Von Lothar Ruehl

Dreißig Milliarden Dollar Mehraufwand, um die Vorneverteidigung auf deutschem Boden zu ermöglichen – diese Mitteilung des amerikanischen Verteidigungsministeriums hat wie ein Schock gewirkt. Diese dreißig Milliarden müßten in fünf Haushaltsjahren zusätzlich ausgegeben werden, also sechs Milliarden mehr pro Jahr, das sind fünf Prozent des amerikanischen Verteidigungsetats.

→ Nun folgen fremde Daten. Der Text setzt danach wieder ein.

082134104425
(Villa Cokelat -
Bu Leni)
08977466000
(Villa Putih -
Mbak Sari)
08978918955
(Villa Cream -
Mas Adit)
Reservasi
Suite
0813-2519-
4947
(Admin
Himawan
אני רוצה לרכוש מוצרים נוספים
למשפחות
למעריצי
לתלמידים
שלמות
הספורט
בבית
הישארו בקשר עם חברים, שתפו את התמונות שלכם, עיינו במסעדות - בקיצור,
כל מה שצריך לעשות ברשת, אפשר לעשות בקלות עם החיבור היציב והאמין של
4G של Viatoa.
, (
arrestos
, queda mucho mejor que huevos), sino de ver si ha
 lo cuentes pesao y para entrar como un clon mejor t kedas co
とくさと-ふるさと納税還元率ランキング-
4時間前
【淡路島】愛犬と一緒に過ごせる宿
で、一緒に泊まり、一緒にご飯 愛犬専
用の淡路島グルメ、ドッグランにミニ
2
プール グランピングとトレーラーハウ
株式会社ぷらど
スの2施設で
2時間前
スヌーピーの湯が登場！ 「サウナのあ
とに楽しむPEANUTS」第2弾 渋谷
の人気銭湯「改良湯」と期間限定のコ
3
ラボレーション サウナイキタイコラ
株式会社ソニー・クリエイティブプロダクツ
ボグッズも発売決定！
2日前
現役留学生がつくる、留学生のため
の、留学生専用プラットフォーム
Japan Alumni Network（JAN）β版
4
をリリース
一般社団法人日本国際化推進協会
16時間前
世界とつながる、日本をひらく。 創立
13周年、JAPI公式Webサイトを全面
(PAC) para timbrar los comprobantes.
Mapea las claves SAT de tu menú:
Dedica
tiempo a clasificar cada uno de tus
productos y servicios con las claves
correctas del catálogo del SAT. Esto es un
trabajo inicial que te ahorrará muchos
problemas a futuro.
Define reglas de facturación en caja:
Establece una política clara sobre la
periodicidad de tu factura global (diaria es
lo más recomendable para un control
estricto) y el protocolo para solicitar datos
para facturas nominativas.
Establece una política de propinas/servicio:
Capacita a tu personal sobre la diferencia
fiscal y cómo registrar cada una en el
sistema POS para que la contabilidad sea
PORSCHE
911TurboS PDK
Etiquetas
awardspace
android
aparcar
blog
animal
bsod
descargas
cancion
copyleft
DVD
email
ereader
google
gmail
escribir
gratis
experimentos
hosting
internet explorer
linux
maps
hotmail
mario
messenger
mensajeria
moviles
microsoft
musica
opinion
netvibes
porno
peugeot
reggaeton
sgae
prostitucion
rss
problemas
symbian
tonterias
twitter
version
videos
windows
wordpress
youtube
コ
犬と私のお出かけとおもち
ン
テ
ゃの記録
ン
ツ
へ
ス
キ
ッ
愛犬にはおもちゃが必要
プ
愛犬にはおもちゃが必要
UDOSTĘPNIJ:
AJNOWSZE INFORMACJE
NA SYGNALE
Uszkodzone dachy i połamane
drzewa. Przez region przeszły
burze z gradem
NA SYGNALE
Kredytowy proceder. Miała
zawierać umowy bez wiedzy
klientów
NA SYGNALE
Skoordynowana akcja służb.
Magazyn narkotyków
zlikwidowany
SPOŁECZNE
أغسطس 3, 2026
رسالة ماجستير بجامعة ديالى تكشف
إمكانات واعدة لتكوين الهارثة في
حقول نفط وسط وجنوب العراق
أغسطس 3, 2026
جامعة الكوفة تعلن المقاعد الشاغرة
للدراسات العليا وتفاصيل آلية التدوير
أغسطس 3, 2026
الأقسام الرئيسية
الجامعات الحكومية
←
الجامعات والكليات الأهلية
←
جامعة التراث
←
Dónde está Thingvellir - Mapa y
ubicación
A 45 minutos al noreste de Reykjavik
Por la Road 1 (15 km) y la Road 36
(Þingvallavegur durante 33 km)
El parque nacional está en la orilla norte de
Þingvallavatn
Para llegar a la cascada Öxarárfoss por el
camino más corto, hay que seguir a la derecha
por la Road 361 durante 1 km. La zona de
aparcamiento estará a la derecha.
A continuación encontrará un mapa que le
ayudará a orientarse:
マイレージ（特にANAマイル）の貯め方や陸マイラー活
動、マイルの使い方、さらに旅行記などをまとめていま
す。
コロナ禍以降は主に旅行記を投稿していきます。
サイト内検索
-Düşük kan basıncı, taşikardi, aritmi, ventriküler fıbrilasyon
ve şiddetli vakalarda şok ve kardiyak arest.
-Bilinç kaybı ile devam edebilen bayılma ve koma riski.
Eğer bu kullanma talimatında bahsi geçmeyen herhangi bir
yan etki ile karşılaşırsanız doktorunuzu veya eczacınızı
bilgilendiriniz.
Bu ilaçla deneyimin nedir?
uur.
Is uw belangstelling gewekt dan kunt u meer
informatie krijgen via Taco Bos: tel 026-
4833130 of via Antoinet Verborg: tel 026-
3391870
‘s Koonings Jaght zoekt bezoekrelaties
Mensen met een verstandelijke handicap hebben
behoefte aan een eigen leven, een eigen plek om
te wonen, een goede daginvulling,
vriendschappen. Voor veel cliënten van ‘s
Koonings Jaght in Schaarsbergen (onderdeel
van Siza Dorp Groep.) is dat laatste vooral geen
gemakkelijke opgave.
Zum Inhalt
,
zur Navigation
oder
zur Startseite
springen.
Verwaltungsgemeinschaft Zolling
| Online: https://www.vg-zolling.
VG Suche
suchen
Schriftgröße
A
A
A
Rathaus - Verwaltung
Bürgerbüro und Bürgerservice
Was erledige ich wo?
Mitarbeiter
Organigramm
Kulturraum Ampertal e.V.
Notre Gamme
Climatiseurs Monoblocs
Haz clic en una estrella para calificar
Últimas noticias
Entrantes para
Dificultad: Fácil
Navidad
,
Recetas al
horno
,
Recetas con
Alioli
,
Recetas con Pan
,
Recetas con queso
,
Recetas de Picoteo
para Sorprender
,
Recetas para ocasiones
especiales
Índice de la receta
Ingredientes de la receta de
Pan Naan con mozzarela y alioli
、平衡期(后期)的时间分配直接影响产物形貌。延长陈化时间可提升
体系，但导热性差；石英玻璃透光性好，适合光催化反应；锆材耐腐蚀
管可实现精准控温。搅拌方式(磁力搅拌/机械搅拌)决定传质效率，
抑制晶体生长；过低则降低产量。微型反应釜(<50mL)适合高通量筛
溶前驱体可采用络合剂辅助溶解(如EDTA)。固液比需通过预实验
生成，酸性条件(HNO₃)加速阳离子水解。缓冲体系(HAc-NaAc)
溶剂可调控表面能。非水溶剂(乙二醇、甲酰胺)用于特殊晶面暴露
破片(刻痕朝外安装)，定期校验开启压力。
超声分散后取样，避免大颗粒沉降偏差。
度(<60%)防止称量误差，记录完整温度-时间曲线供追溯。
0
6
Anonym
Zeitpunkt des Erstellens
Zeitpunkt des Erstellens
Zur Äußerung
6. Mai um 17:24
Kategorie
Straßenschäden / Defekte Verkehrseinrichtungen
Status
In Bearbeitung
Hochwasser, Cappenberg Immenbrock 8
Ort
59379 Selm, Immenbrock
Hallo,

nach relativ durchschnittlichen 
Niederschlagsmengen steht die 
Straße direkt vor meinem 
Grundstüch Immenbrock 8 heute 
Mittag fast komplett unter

Was eine solche Zusatzausgabe für die amerikanische Verteidigung real bedeuten würde, ist nach den summarischen Angaben aus Washington nicht aufzuschlüsseln. Immerhin hatte der neue Minister im Pentagon, Brown, aus dem Budget, das sein Amtsvorgänger Rumsfeld ihm für das Haushaltsjahr 1977/78 hinterließ, ausgerechnet jene 600 Millionen Dollar herausgestrichen, die für eine Verbesserung der amerikanischen Kampfkraft in Europa eingesetzt worden waren. Kurz danach schlug Präsident Carter im Mai auf dem Londoner Nato-Gipfel den Verbündeten eine gemeinsame – inflationsbereinigte – durchschnittliche Erhöhung der realen Verteidigungsausgaben um etwa drei Prozent vor und fand damit die prinzipielle Zustimmung der Europäer, wenngleich mit Vorbehalten.

Für Amerika würden drei Prozent beim Militäretat ungefähr etwas über drei Milliarden Dollar im Jahr ausmachen – also die Hälfte der Schockrechnung, die Washington jetzt für eine wirksame Vorneverteidigung aufgemacht hat.

Diese amerikanischen Ungereimtheiten lassen sich mit Unkenntnis, Mangel an persönlicher Erfahrung der neuen Verantwortlichen im Umgang mit Haushalten, Streitkräften und Verbündeten, mit Ressortinteressen an möglichst breiten Sicherheitsmargen gegen unvermeidliche Kürzungen der Haushaltsansätze und mit bürokratischer Rückversicherung erklären. Aber entscheidend ist die Frage: Wie teuer darf die Vorneverteidigung in Deutschland denn für Amerika sein? Von welchem Preis an würde sie sich nicht mehr lohnen? Mit anderen Worten: Wieviel ist Amerika der wirksame Schutz seines deutschen Verbündeten und strategischen Glacis im Kriegsfall wert?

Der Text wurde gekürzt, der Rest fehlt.